# DATA FOR THIS EXERCISE
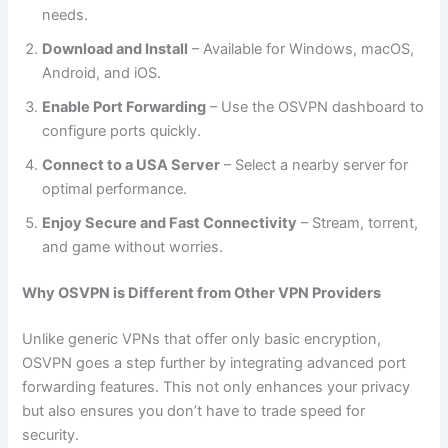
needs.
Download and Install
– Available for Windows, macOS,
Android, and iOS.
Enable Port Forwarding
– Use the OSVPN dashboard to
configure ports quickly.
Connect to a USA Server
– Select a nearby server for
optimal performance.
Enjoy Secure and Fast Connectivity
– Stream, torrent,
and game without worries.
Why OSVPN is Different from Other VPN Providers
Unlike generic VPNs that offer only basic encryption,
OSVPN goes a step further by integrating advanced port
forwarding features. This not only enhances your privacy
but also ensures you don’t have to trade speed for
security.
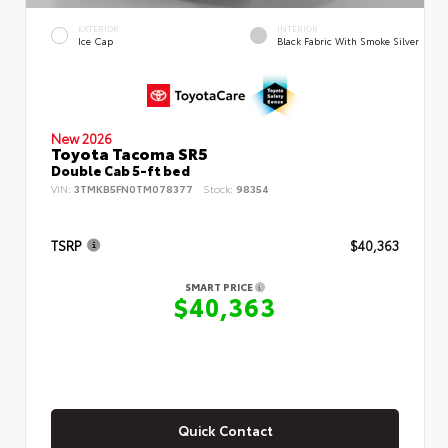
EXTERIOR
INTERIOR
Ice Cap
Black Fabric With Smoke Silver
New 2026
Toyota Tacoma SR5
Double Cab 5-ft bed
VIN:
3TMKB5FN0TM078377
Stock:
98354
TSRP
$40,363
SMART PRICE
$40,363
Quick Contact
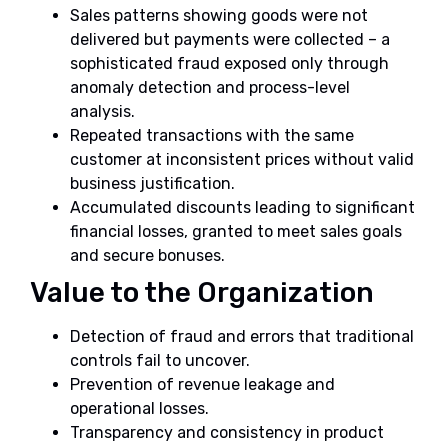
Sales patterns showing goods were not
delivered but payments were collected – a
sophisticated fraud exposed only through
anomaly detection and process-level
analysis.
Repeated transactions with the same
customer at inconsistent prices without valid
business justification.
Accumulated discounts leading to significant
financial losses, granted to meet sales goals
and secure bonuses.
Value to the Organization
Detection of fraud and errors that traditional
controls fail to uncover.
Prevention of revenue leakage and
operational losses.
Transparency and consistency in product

# YOUR ASSIGNMENT
How many lines in the rows above contain the word "losses"? Reply with the number alone.

# RESULT FOR THIS TASK
2